Source extract:
Ashraf Ghani is a former Afghan finance minister who aspired to the UN Secretary-Generalship. Clare Lockhart has worked at both the World Bank and UN, and possesses extensive experience of Afghanistan. Together they now run the Institute for State Effectiveness. Their mission is to show the rich world how best to help the world's failing and failed states. They reckon there are some 40 to 60 of these, inhabited by almost two billion people. These are nations that have fallen victim to what they call “the sovereignty gap”. Trapped in poverty and misgovernment, they are excluded from the great surge of wealth-generation that has accompanied globalisation.
No society, say the authors, need be condemned to its fate merely by circumstance. In the 1950s, the Philippines and Burma were perceived as frontrunners for economic success, while Taiwan and South Korea were basket cases. Today, the former states are beggared by misgovernment, while the latter prosper mightily. Singapore and Ireland, possessed of few natural advantages, boom on the back of inspired management. The southern United States, which half a century ago was abysmally backward, now thrives because the right decisions and commitments have made it so.

Records:
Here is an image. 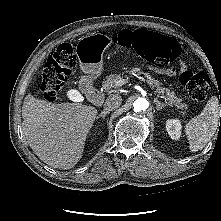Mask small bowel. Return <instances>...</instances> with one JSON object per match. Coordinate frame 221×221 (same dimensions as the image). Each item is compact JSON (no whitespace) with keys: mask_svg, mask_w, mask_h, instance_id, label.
Instances as JSON below:
<instances>
[{"mask_svg":"<svg viewBox=\"0 0 221 221\" xmlns=\"http://www.w3.org/2000/svg\"><path fill=\"white\" fill-rule=\"evenodd\" d=\"M186 66L184 63L181 64V69H184ZM157 72L159 73H165L167 75H170V76H174L176 75V69L175 68H170V69H163V68H158V67H155L154 68Z\"/></svg>","mask_w":221,"mask_h":221,"instance_id":"c3829d8e","label":"small bowel"}]
</instances>
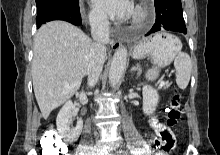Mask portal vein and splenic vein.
Instances as JSON below:
<instances>
[{
    "label": "portal vein and splenic vein",
    "mask_w": 220,
    "mask_h": 155,
    "mask_svg": "<svg viewBox=\"0 0 220 155\" xmlns=\"http://www.w3.org/2000/svg\"><path fill=\"white\" fill-rule=\"evenodd\" d=\"M165 84H166L165 81L162 80L159 84V88H162L163 86H165Z\"/></svg>",
    "instance_id": "obj_1"
}]
</instances>
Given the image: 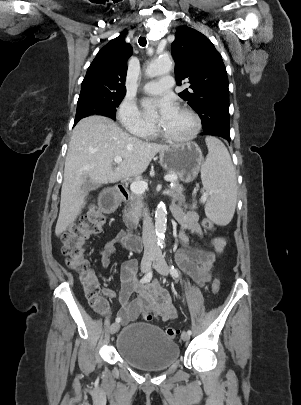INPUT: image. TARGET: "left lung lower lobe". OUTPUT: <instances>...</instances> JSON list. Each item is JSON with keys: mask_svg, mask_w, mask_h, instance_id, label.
<instances>
[{"mask_svg": "<svg viewBox=\"0 0 301 405\" xmlns=\"http://www.w3.org/2000/svg\"><path fill=\"white\" fill-rule=\"evenodd\" d=\"M206 135H212V136H219L224 139H226L228 142H230V132H224V131H212L209 133H204Z\"/></svg>", "mask_w": 301, "mask_h": 405, "instance_id": "1", "label": "left lung lower lobe"}]
</instances>
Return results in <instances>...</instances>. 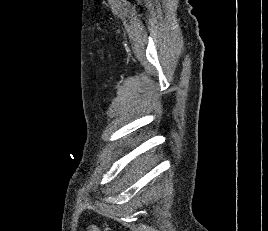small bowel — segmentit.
Segmentation results:
<instances>
[{
    "label": "small bowel",
    "mask_w": 268,
    "mask_h": 231,
    "mask_svg": "<svg viewBox=\"0 0 268 231\" xmlns=\"http://www.w3.org/2000/svg\"><path fill=\"white\" fill-rule=\"evenodd\" d=\"M86 231H99L98 227L94 224L88 225Z\"/></svg>",
    "instance_id": "small-bowel-1"
}]
</instances>
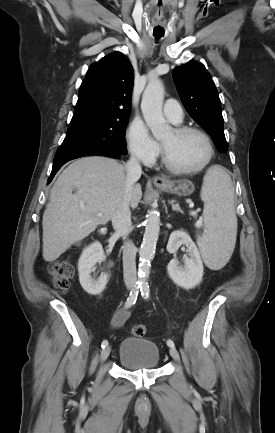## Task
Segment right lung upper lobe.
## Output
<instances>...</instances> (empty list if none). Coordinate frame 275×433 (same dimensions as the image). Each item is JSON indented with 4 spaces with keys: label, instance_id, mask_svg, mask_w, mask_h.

Problems to solve:
1. Answer these questions using the passage on failed states:
(a) At which two institutions has Clare Lockhart worked?
(b) How many failing and failed states do the authors reckon there are?
(c) Which two states were seen in the 1950s as frontrunners for economic success?
2. Name every place that the second paragraph of the passage on failed states offers as an example.
3. Resume the passage on failed states, picking up right after its last sentence.
The material plays no part in what follows and can be set aside.

Response list:
1.
(a) The World Bank and the UN.
(b) Some 40 to 60.
(c) The Philippines and Burma.

2. The Philippines, Burma, Taiwan, South Korea, Singapore, Ireland, and the southern United States.

3.
At the heart of Ghani and Lockhart's argument is a call for local people to be allowed to promote and manage local projects. Food aid is far less helpful than giving people the chance to earn money to buy their own, by providing them with work. The provision of technical assistance to developing nations has become a highly profitable activity for western companies. Yet it is pernicious to entrust reconstruction management to well-paid foreigners and their staff. In Afghanistan, 280,000 civil servants earn $50 a month, while locals contracted to foreign NGOs make $1,000 a month. Against this background, how can the country develop its own effective machinery of government? A ring road to link Herat, Mazar, Kabul and Kandahar was agreed five years ago. Yet today it remains incomplete, because the funding nations split the project into segments, each operating to different standards, under separate foreign managements.
Nurturing local leadership is vital. The World Bank favours primary schooling at the expense of higher education, but Ghani and Lockhart reckon universities deserve much higher priority. It is critical to create disciplined financial management of both aid and national budgets. The authors say that no audit of any kind has taken place of the hundreds of millions spent by UN agencies in Afghanistan since 2002, most of them wasted.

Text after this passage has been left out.